* TASK STATEMENT *
Your task is to transcribe all of the data below exactly, omitting the images.

EXTRACTED ENTRIES START

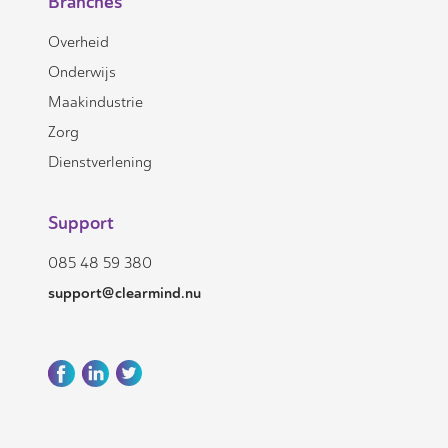
Branches
Overheid
Onderwijs
Maakindustrie
Zorg
Dienstverlening
Support
085 48 59 380
support@clearmind.nu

EXTRACTED ENTRIES END

* RESPONSE AREA *
Branches
Overheid
Onderwijs
Maakindustrie
Zorg
Dienstverlening
Support
085 48 59 380
support@clearmind.nu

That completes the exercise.